The “Dear Colleague” letter does not call for investigations based on disparate impact doctrine. It calls for show-trials without the show. Just this week, OCR forced a resolution agreement on Milwaukee Public Schools. According to the superintendent, she had “no choice.” And several school board members stated they had no idea the investigation was happening.

The secrecy of these investigations is why (aside from the fact that it was never actually even used) disparate impact is unsalvageable as a tool for federal investigation into school discipline.

Even if Secretary of Education Betsy DeVos were to rescind the guidance and re-issue a letter that called for a more conscientious application of disparate impact theory, that wouldn’t be enough. Just one vague threatening word from the next secretary and we’ll be back to where we are right now: Districts are presumed guilty and unable to prove their innocence in closed-door pseudo-investigations that maybe not even the school board knows about, while activists applaud manipulated statistics and ignore the voices of teachers and students.

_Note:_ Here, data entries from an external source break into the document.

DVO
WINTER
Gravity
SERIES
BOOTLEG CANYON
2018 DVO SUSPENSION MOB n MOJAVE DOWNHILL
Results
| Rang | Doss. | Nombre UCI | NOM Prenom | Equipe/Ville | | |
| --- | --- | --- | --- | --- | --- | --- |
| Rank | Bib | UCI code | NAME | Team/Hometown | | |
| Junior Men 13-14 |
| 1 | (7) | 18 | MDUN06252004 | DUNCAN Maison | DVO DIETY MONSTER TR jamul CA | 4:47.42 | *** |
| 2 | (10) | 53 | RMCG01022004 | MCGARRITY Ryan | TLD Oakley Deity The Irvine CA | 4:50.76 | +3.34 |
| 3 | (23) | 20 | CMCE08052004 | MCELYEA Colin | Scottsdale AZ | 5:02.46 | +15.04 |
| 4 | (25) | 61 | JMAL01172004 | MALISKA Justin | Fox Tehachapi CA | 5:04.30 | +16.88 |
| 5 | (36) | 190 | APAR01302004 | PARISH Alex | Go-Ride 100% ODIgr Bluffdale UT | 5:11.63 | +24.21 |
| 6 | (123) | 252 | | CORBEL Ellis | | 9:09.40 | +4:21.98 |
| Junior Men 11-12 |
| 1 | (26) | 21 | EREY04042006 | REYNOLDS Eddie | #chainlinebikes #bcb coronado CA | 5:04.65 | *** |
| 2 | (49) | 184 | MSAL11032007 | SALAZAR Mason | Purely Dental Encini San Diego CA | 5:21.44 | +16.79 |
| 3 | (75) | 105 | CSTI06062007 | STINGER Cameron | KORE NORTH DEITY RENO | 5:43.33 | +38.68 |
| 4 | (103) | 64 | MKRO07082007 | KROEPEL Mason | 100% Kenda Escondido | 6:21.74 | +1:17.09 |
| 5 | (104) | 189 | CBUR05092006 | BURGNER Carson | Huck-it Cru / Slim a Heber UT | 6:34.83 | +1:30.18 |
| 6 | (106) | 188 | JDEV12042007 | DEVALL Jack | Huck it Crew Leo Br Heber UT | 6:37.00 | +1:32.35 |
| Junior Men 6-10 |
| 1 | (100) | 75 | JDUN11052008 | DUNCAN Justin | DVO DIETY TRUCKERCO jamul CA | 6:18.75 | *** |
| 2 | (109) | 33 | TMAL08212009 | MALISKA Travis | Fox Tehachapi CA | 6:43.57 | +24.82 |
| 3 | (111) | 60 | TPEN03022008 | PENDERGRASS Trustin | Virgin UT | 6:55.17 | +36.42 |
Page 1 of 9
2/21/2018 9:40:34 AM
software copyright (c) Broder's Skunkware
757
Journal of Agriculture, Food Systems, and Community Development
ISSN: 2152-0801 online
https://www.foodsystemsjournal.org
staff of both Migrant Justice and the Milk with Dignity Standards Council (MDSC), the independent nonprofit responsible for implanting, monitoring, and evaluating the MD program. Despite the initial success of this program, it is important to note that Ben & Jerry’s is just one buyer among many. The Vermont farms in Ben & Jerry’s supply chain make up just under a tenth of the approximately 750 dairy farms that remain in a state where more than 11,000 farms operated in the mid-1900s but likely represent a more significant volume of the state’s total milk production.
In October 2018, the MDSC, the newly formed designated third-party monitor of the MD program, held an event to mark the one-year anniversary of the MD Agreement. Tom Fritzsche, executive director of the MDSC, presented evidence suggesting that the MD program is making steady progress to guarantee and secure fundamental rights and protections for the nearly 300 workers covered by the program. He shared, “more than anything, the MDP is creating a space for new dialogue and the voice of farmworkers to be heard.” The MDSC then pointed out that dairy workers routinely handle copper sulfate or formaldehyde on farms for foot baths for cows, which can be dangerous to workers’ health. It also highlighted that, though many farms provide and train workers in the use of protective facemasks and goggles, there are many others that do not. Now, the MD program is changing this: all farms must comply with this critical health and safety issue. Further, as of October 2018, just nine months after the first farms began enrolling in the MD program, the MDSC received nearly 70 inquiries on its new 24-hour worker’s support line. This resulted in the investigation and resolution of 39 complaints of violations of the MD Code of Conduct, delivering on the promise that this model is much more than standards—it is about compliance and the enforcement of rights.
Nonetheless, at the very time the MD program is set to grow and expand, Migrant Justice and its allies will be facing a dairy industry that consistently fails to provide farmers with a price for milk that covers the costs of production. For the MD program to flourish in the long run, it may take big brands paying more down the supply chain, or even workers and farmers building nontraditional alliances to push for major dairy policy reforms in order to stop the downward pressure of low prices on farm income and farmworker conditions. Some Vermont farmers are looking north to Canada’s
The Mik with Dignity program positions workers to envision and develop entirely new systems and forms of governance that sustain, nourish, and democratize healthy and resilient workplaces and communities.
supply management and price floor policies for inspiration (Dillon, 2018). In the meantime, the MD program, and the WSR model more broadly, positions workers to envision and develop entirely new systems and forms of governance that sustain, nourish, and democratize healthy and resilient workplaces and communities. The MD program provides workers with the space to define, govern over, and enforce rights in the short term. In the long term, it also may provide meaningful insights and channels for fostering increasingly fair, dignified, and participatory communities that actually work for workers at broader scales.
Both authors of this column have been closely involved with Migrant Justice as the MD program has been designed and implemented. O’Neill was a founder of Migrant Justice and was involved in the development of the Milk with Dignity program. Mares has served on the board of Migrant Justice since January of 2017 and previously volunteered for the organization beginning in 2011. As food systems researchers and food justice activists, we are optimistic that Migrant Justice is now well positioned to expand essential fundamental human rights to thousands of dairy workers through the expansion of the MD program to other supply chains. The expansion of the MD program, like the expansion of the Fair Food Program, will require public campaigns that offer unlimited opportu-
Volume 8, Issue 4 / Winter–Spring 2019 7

This must stop. And it must never be allowed to happen again. Rescinding the guidance is not enough. Re-issuing better guidance would not cut it. Secretary DeVos should open the official regulatory process and explicitly prevent future administrations from using disparate impact in school discipline investigations. By all means, investigators can and should review data whenever an allegation of disparate treatment is made. But school districts must never again be presumed guilty and unable to prove their innocence, and kids should never again be put in danger because of statistics.